# Larousse Gastronomique first edition, 1938



## buonaboy

Overall, I'm going to have to give it a poor review, First off; the book is written in complete gibberish! There is only a few American words on each page, and they're not even spelled right! The chapters are lengthy and filled with many illustrations and photos, much more than the new and improved edition. -this contributes to the next point: TOO HEAVY -no way your reading this on the bus, and forget trying to impress some girl at the coffee shop -you may as well be reading an encyclopedia.

And I'm not really seeing the Chefs "culinary point of view" apparently he felt it necessary to include everything. really. EVERY-THING. I don't think there is a single 30 minute meal in the book! 

..and the cover! leather, with a crude illustration of turkeys (or something) simply discarded into the fireplace! Those are for deep frying, dammit! A total waste of ten dollars!


Just kidding. I was so excited I nearly wet myself. I wish I had the time to photocopy the entire thing and flip through regularly. 

Sorry, I just could not resist bragging.


----------



## kyheirloomer

Did you really get it for ten bucks?


----------



## dillbert

per page, mebbe..... <g>


----------



## buonaboy

Yep, 10 bucks. -at a really random church thrift store, outside the city. Quite possibly the find of the year!


----------



## kyheirloomer

buonaboy: check your PMs!


----------



## theautomaton

Now was this a "real" $10 or an "Antiques Roadshow" $10? Ha. You know how on that show everyone says they only paid a dollar for everything, no matter what it is. I just want to throw a pan at most of the those people.


----------



## buonaboy

Honest. 10 dollars, I tipple checked the price tag to make sure there was not a third "0" that had faded.


----------



## theautomaton

I'll believe you this one time.


----------



## amatorherba

Several years ago my mother-in-law gave me the 1961 First American Edition. I'm not sure why she had it or who she got it from originally -- cooking wasn't really her "thing". And I'm almost ashamed to admit I really didn't know what I had in my possession until I went to culinary school several years later. Hmmm...I think I'd best hang on to it...it's selling on Ebay anywhere from $17 to $115.


----------



## unichef

You had me going there for a second Buonaboy! 

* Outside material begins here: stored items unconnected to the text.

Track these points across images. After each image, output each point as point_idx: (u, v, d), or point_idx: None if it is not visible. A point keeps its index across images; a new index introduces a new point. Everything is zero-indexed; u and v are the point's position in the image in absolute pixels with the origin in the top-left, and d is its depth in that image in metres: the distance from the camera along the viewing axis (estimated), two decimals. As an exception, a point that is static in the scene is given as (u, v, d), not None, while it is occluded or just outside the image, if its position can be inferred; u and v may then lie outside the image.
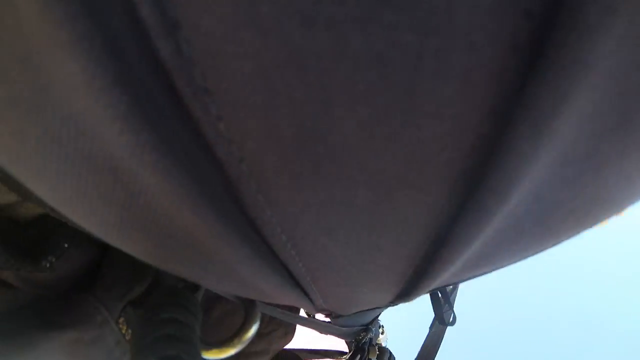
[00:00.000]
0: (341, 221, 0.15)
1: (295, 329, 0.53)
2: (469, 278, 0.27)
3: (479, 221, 0.14)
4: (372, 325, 0.43)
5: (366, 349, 0.42)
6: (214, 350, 0.25)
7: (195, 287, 0.30)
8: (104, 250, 0.26)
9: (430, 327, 0.48)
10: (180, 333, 0.22)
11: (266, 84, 0.10)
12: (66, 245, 0.24)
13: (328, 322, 0.38)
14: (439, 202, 0.14)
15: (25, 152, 0.13)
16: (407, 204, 0.14)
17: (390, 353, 0.45)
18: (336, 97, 0.10)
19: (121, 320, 0.25)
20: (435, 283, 0.25)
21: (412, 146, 0.11)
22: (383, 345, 0.46)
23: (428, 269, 0.21)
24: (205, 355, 0.25)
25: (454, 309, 0.50)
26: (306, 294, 0.24)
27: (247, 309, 0.27)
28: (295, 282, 0.22)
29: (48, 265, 0.23)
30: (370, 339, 0.43)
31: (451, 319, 0.50)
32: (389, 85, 0.10)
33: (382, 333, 0.47)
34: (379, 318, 0.46)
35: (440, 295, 0.50)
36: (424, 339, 0.47)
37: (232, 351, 0.25)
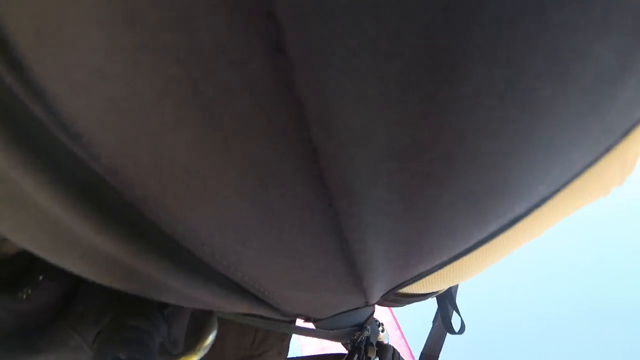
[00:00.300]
0: (244, 230, 0.17)
1: (287, 348, 0.53)
2: (422, 272, 0.27)
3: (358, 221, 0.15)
4: (367, 324, 0.43)
5: (363, 348, 0.42)
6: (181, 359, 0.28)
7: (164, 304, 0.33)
8: (78, 282, 0.30)
9: (433, 321, 0.47)
10: (138, 338, 0.24)
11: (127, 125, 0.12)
12: (41, 278, 0.28)
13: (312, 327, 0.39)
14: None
15: None
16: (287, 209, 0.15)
17: (394, 349, 0.45)
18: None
19: (96, 344, 0.28)
20: (382, 283, 0.25)
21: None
22: (385, 342, 0.46)
23: (357, 270, 0.21)
24: (172, 364, 0.28)
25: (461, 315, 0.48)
26: (262, 301, 0.25)
27: (205, 316, 0.29)
28: (243, 291, 0.23)
29: (25, 296, 0.27)
30: (367, 337, 0.43)
31: (459, 328, 0.48)
32: None
33: (382, 331, 0.47)
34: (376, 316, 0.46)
35: (446, 301, 0.49)
36: (428, 334, 0.46)
37: (195, 358, 0.27)
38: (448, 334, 0.46)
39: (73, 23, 0.10)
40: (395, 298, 0.40)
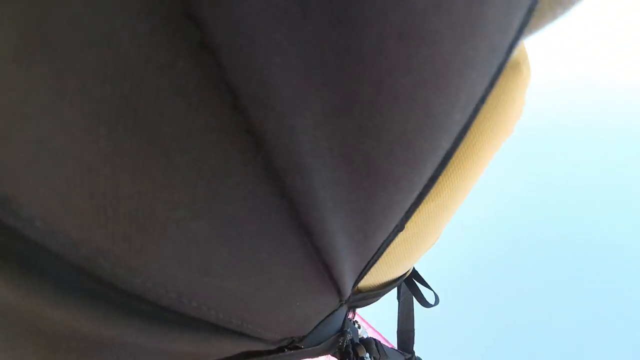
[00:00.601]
0: (205, 254, 0.16)
1: None
2: (381, 243, 0.28)
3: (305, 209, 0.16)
4: (346, 327, 0.44)
5: (351, 351, 0.43)
6: None
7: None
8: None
9: (398, 298, 0.49)
10: None
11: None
12: None
13: (294, 348, 0.38)
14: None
15: None
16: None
17: (375, 341, 0.46)
18: None
19: None
20: (349, 268, 0.26)
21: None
22: (364, 337, 0.47)
23: (324, 259, 0.21)
24: None
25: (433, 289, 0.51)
26: (243, 334, 0.24)
27: None
28: (221, 330, 0.22)
29: None
30: (351, 339, 0.44)
31: (434, 300, 0.51)
32: None
33: (359, 327, 0.48)
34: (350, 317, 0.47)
35: (414, 280, 0.51)
36: (397, 311, 0.49)
37: None
38: (416, 305, 0.49)
39: None
40: (365, 294, 0.42)
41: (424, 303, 0.48)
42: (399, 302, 0.49)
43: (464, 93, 0.19)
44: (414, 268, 0.49)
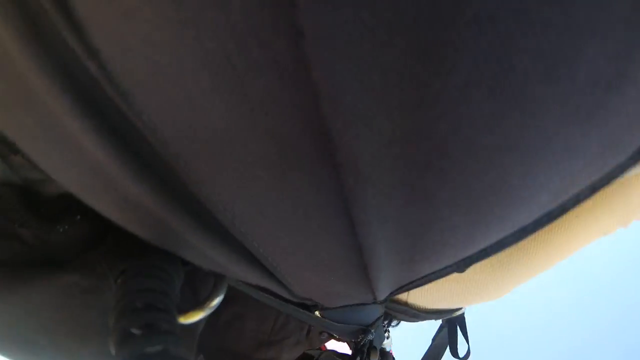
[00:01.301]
0: (263, 199, 0.18)
1: (306, 339, 0.53)
2: (429, 273, 0.26)
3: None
4: (372, 328, 0.43)
5: (365, 351, 0.42)
6: (187, 315, 0.29)
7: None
8: (111, 227, 0.32)
9: (433, 339, 0.45)
10: (158, 301, 0.25)
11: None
12: (78, 217, 0.30)
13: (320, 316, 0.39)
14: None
15: (25, 135, 0.19)
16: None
17: (393, 358, 0.44)
18: None
19: (119, 281, 0.30)
20: (388, 277, 0.26)
21: None
22: (387, 350, 0.45)
23: (363, 258, 0.22)
24: (180, 320, 0.29)
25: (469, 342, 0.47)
26: (273, 276, 0.26)
27: (216, 278, 0.30)
28: (256, 262, 0.24)
29: (61, 230, 0.29)
30: (371, 341, 0.43)
31: (465, 354, 0.47)
32: None
33: (388, 337, 0.46)
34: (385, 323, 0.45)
35: (457, 326, 0.48)
36: (425, 353, 0.45)
37: (201, 314, 0.28)
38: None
39: None
40: (407, 309, 0.40)
41: (455, 352, 0.44)
42: (432, 342, 0.45)
43: (558, 177, 0.17)
44: (463, 314, 0.44)
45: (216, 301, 0.29)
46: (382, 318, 0.43)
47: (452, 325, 0.48)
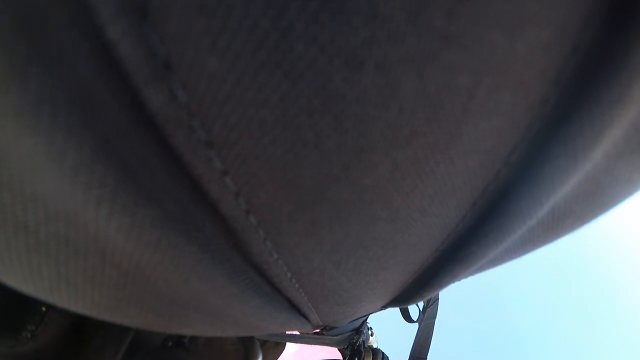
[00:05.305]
0: (353, 253, 0.15)
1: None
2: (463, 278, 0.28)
3: (499, 239, 0.14)
4: (362, 328, 0.44)
5: (362, 351, 0.43)
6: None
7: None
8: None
9: (419, 322, 0.49)
10: None
11: (291, 133, 0.08)
12: (44, 309, 0.23)
13: (319, 333, 0.38)
14: (454, 223, 0.14)
15: None
16: (423, 228, 0.13)
17: (383, 353, 0.46)
18: (374, 143, 0.09)
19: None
20: (436, 292, 0.26)
21: (442, 181, 0.11)
22: (374, 346, 0.47)
23: (432, 280, 0.21)
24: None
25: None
26: (305, 318, 0.24)
27: (247, 346, 0.26)
28: (296, 311, 0.22)
29: (29, 335, 0.21)
30: (363, 341, 0.44)
31: (417, 317, 0.51)
32: (434, 127, 0.09)
33: (372, 335, 0.48)
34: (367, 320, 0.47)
35: None
36: (416, 334, 0.49)
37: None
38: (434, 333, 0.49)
39: None
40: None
41: (407, 316, 0.48)
42: (419, 325, 0.49)
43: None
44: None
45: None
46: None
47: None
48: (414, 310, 0.53)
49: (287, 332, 0.40)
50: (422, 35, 0.07)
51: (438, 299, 0.50)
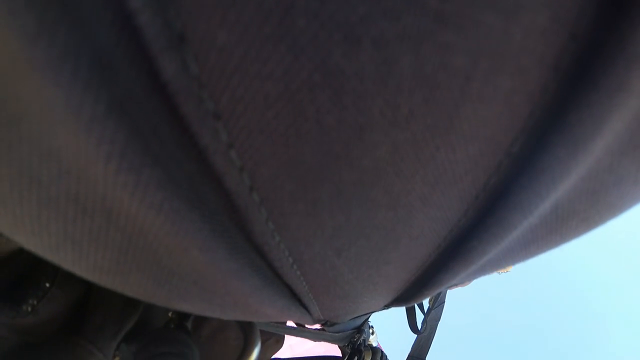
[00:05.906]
0: (355, 241, 0.15)
1: (284, 335, 0.53)
2: (467, 280, 0.28)
3: (499, 235, 0.13)
4: (363, 327, 0.44)
5: (362, 350, 0.43)
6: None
7: (185, 315, 0.29)
8: (89, 286, 0.25)
9: (423, 322, 0.49)
10: None
11: (293, 108, 0.09)
12: (48, 285, 0.22)
13: (321, 329, 0.38)
14: (457, 217, 0.13)
15: None
16: (425, 220, 0.13)
17: (382, 352, 0.46)
18: (374, 121, 0.09)
19: (116, 359, 0.24)
20: (437, 290, 0.26)
21: (443, 168, 0.11)
22: (374, 345, 0.46)
23: (434, 278, 0.21)
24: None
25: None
26: (306, 309, 0.24)
27: (246, 333, 0.26)
28: (297, 300, 0.21)
29: (30, 309, 0.21)
30: (364, 340, 0.44)
31: (421, 328, 0.51)
32: (432, 109, 0.09)
33: (373, 334, 0.48)
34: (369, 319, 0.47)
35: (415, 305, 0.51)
36: (415, 338, 0.48)
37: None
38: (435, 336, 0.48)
39: None
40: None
41: (414, 327, 0.48)
42: (422, 326, 0.49)
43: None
44: None
45: (254, 356, 0.25)
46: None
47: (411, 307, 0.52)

Good find. I found Art Culinaire #2 and #3 at a yard sale for $1 each. Searched high and low through everything else they had for #1 but no luck.


----------



## unichef

Yeah, we have a local antique shop owner who made it on there pretending she inherited what she brought just so she could make it on TV. My favorite are the dumpster divers. If you went rummaging through the trash would you go on national TV and tell everyone? Love that show. 

I know, I know, off topic....


----------



## foodpump

The older editions always crack me up. Chinese cuisine? Two paragraphs, maybe, a page and a half devoted to some obscure French regional dish consisting of buckwheat and barley flour baked in cinders.


----------



## harpua

I got my 61 edition for 10 bucks too at a used book sale. I love looking through it :smoking:


----------



## buonaboy

I only wish I could read french, other than the obvious culinary terms. I've never seen the 1961 1st english edition -but if it has the same illustrations, photographs and content as the '38, I'd probably trade! My 2002 edition seems like it only touches on 2/3 of the content of the original, but than again, how would I know -I can't read French.


----------



## m brown

buonaboy, that was too funny! 
congratulations and thanks for the laugh!
I am going to print your review and tape it to my cubical so I can giggle daily!


----------



## kokopuffs

I'm fluent in French and if so, could you please scan and email me a page to translate for all here? Thanks in advance.


----------



## ed buchanan

Great Find!
I still have my copy of Guide Culinaire A. Escoffier crown publishing 1959
and Modern French Culinary Art H P Pallipratt 1960 translated from Bachman 1959=60


----------



## buonaboy

Kokopuffs,
Did you have any specific passages in mind?


----------